A Period of Peace and Prosperity

The inhabitants of the Indus Valley civilization seem to have enjoyed a long period of peace and prosperity. Archaeologists have discovered little evidence of violence, military organizations, or war. Instead, they have uncovered some important clues about agricultural activities, trade, and administration. Let's take a look at each of these in turn.

Agriculture was highly important to the Indus Valley. Most people actually lived in small farming villages and focused their time and efforts on growing food to feed themselves and the residents of the cities. They grew wheat, barley, peas, and lentils; harvested many varieties of vegetables and fruit, including melons, dates, and grapes; and raised domestic animals like cattle, pigs, goats, sheep, chickens, and maybe even elephants. Hunting and fishing supplemented people's diets, and farmers developed irrigation systems to make good use of their water supply.

Indus Valley people seem to have been quite adept in the realm of trade, also. City residents made tradable goods like pottery, cotton cloth, and beads, and traders sold these as well as food in cities and villages throughout the civilization. Trade spread further abroad, too, and there is evidence that traders imported gold, silver, copper, lead, wood, and gemstones from as far away as China, Afghanistan, Persia, and Mesopotamia. Traders traveled short distances in wooden carts pulled by bulls, but for longer trips, they traveled by river and by sea.

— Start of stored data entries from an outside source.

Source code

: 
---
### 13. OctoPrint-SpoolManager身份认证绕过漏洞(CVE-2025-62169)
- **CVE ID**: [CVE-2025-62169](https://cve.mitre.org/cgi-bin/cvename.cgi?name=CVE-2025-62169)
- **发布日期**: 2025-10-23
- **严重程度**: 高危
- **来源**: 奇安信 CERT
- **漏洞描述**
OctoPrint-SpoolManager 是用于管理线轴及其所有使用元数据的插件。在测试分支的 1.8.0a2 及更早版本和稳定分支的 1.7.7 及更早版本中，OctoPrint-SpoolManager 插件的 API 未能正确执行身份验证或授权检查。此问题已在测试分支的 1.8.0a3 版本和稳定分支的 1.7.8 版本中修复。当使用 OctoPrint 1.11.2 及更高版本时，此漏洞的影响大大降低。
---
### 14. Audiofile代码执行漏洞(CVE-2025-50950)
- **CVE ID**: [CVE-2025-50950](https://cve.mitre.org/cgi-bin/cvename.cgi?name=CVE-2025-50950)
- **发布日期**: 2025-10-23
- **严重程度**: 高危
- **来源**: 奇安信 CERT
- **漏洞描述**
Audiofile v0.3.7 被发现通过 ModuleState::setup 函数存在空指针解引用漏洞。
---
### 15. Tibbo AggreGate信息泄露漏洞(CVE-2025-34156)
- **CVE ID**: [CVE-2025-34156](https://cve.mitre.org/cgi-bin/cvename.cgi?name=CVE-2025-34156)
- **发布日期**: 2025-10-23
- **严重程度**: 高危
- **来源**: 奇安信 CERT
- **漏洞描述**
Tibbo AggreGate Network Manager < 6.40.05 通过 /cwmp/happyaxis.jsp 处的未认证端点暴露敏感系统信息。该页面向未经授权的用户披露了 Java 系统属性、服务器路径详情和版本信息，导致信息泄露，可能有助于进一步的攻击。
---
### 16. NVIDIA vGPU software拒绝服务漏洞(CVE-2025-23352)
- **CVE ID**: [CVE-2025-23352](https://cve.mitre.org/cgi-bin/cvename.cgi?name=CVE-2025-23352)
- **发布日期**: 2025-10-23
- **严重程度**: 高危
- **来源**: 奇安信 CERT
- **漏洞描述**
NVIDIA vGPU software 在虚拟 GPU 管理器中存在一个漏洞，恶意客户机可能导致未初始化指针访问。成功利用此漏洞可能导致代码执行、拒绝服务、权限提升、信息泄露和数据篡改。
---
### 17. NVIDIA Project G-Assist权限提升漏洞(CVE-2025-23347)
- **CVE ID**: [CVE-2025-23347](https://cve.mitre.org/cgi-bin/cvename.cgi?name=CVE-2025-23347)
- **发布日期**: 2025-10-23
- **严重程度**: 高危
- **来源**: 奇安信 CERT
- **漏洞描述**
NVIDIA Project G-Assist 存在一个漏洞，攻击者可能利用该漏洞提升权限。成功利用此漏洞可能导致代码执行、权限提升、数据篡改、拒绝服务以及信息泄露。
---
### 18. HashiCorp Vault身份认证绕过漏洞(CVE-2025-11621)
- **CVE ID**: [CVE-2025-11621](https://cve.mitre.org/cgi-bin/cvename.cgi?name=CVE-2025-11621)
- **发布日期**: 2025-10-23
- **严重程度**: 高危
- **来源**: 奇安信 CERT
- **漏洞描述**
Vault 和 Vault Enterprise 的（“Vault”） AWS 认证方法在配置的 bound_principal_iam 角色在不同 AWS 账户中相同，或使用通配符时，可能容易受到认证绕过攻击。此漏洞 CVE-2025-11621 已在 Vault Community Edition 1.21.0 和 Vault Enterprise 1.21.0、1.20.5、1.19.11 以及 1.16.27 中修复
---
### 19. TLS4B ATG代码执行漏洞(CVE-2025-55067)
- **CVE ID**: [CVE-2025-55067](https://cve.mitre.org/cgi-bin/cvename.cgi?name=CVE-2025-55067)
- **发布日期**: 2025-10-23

The Indus Valley civilization seems to have developed a system of administration to keep track of its urban, agricultural, and trade activities. Archaeologists have discovered many samples of writing in the area, and while no one has been able to decipher this writing yet, scholars have noticed 400 to 600 different symbols.

Much of this writing appears in conjunction with the stone seals that archaeologists keep finding in the Indus Valley. These small, flat seals are usually oblong or square and feature pictures of animals like cattle, elephants, tigers, crocodiles, rhinoceros, and even unicorns. They were probably used to mark property, record the payment of taxes, or document administrative duties. So far, archaeologists have uncovered over 3,500 of these seals.